LangChain and LangGraph are also popular choices for orchestrating coding agents, particularly in Python-heavy environments. CrewAI and agent frameworks like AutoGen add multi-agent collaboration primitives for workflows that require specialists, for example, a planning agent paired with a code-writing agent and a reviewing agent, each with narrow responsibilities. Andrew Ng’s work on agentic AI systems has helped popularize this specialist-agent decomposition pattern, framing it as one of the highest-leverage design choices in production AI workflows.
These tasks are ideal for agentic workflow automation because they are repetitive, collaborative, auditable, and benefit from a degree of judgment that simple heuristics cannot provide.
Business process automation
Your claims processing, fraud detection, and customer support pipelines all involve multi-step reasoning, external data lookups, and human sign-offs. An agentic workflow can coordinate specialized AI assistants for each stage, route cases based on AI-driven risk scoring, and pause for human review on high-stakes decisions.
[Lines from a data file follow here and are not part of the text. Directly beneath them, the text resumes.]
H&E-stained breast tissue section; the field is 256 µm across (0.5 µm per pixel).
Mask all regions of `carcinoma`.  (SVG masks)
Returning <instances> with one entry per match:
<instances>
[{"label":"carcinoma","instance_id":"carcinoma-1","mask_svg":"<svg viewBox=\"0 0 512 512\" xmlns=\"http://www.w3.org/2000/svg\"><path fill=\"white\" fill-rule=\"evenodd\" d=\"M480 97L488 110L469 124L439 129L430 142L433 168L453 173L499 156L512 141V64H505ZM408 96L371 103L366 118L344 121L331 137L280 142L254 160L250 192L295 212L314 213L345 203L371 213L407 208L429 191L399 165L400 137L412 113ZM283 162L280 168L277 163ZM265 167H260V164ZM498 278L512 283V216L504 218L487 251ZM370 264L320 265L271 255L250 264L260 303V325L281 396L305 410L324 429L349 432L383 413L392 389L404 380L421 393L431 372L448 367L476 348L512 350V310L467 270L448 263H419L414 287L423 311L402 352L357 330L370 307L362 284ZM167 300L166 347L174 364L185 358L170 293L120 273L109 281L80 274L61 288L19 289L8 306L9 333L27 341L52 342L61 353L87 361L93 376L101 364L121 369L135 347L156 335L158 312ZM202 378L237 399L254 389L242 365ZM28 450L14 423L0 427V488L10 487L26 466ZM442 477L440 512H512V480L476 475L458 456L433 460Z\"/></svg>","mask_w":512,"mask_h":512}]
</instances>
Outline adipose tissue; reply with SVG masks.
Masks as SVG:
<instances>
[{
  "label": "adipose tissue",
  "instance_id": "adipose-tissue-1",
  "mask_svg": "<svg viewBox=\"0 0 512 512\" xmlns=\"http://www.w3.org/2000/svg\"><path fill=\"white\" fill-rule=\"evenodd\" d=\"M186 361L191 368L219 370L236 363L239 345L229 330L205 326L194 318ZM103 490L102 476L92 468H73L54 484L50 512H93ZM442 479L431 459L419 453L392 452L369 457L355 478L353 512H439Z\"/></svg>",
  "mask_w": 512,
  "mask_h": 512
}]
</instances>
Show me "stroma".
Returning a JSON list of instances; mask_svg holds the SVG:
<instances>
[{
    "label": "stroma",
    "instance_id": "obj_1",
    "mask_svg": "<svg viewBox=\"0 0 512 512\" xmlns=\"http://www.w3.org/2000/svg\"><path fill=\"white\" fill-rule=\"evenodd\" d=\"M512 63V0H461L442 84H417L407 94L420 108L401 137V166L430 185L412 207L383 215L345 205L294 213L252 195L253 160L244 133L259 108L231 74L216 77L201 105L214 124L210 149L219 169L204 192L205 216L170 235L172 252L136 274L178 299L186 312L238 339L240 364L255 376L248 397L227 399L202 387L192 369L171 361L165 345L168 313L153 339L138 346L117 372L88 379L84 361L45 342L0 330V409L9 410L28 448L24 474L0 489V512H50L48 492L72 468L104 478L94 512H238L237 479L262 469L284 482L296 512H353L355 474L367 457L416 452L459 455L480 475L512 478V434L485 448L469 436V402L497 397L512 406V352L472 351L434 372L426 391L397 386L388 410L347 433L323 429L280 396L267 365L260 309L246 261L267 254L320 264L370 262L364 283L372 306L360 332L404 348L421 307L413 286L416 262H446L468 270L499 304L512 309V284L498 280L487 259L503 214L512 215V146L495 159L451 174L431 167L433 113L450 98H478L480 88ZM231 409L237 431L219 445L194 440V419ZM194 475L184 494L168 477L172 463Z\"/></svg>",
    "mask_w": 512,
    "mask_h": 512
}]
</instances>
The agentic flow structure provides the governance layer that enterprises need: execution tracing, metrics, logs, and approval gates at every critical step.
Knowledge work and data analysis
Your research and analysis tasks often follow a pattern: decompose a question into sub-topics, search multiple sources for each, synthesize findings, and produce a report. This maps directly to a workflow graph with parallel search steps, a merge step for synthesis, and an output step for formatting. Natural language processing makes the synthesis step tractable: the agent summarizes and connects findings across sources rather than dumping raw retrieval results into a document.
Embedding agents as steps in a wider process means you get the adaptability of agentic AI within the reliability of structured orchestration. NLP-powered summarization, combined with long-term memory that tracks which sources yielded useful results on past queries, produces research workflows that get more efficient over time.
Agentic workflows give AI agents the structure they need to handle complex, multi-step work reliably, with branching, state, observability, and human checkpoints built in. The right starting point is almost always simpler than it looks: define your task graph, wire up your tools with clear schemas and error handling, and add complexity only where your evals show it is needed. If you are building in TypeScript, Mastra provides the workflow engine, memory, and tracing primitives to get from prototype to production without rebuilding orchestration from scratch.